El paleontólogo francés Yves Coppens, uno de los descubridores en 1974 en Etiopía del esqueleto de la célebre australopitecus Lucy, dijo en 1995 en una charla en la Universidad de Lieja que lo justo sería que el Homo neanderthalensis se llamara en realidad Homo leodiensis, de león, en referencia a la ciudad de Lieja.
“Era una broma”, dice a EFE el profesor Marcel Otte, que fue quien invitó a Coppens a aquella conferencia y que sostiene que “el término neandertal ha entrado en la literatura hace mucho tiempo y no tiene sentido cambiarlo”.
El paleontólogo explica que lo interesante del niño de Engis actualmente es dónde y cómo se encontró: en lo alto de un acantilado en un valle, y enterrado.
“Le dieron sepultura, había una voluntad ritual”, dice Otte, quien explica que existen “muchos datos de naturaleza cultural o ritual que acompañan a los neandertales”, como “los trofeos de caza, que son bastante frecuentes”.
La paleontología ha ido averiguando también que fabricaban herramientas, cocinaban alimentos, usaban plantas medicinales, preparaban conservas, se adornaban con ajuares, pintaban las paredes de sus cuevas y cuidaban a sus enfermos.
Hoy sabemos que existieron muchos más humanos además de los sapiens, al menos una veintena de otras especies o subespecies del género Homo similares a nosotros que se extinguieron por causas aún desconocidas, como el homo habilis, el Homo erectus, el floresiensis, el naledi o el propio Homo neanderthalis.

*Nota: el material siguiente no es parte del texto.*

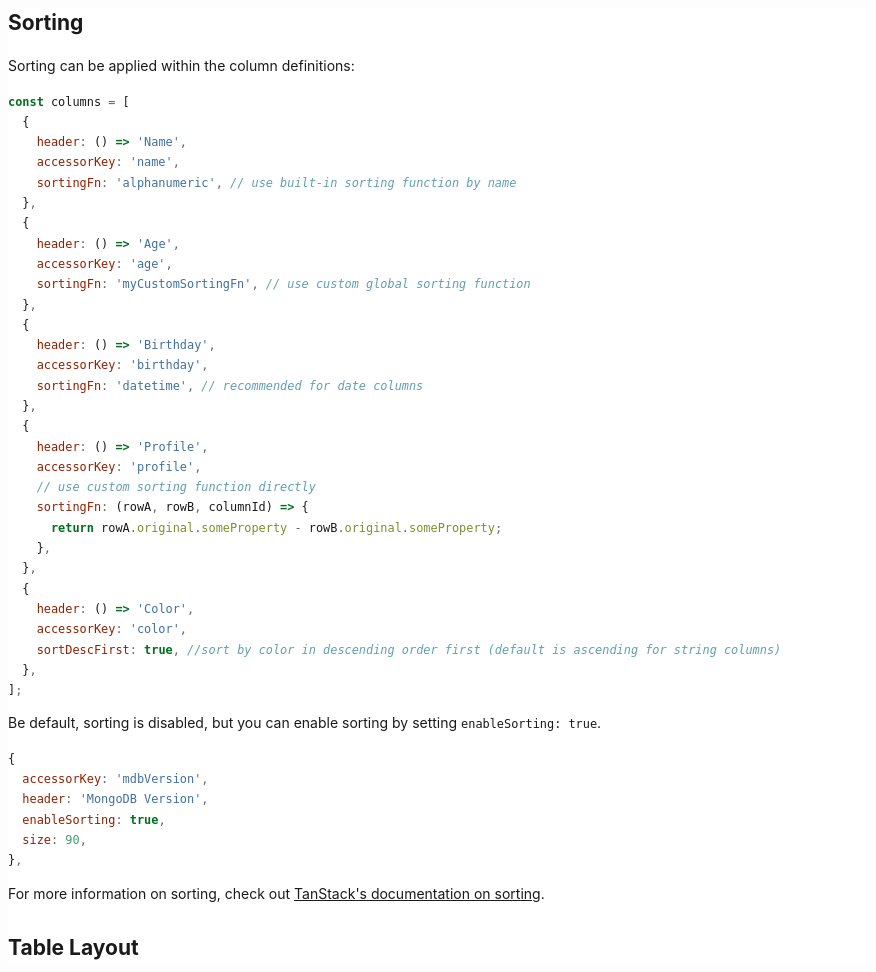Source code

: ## Sorting

Sorting can be applied within the column definitions:

```jsx
const columns = [
  {
    header: () => 'Name',
    accessorKey: 'name',
    sortingFn: 'alphanumeric', // use built-in sorting function by name
  },
  {
    header: () => 'Age',
    accessorKey: 'age',
    sortingFn: 'myCustomSortingFn', // use custom global sorting function
  },
  {
    header: () => 'Birthday',
    accessorKey: 'birthday',
    sortingFn: 'datetime', // recommended for date columns
  },
  {
    header: () => 'Profile',
    accessorKey: 'profile',
    // use custom sorting function directly
    sortingFn: (rowA, rowB, columnId) => {
      return rowA.original.someProperty - rowB.original.someProperty;
    },
  },
  {
    header: () => 'Color',
    accessorKey: 'color',
    sortDescFirst: true, //sort by color in descending order first (default is ascending for string columns)
  },
];
```

Be default, sorting is disabled, but you can enable sorting by setting `enableSorting: true`.

```jsx
{
  accessorKey: 'mdbVersion',
  header: 'MongoDB Version',
  enableSorting: true,
  size: 90,
},
```

For more information on sorting, check out [TanStack's documentation on sorting](https://tanstack.com/table/latest/docs/guide/sorting).

## Table Layout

Y de alguna manera seguimos sin estar solos, pues los avances en tecnología genética han probado que hubo hibridación y que los seres humanos actuales -salvo las poblaciones africanas- tienen en torno a un 2 % de ADN neandertal, por lo que el legado genético del niño olvidado de Engis y de sus congéneres perdura entre nosotros.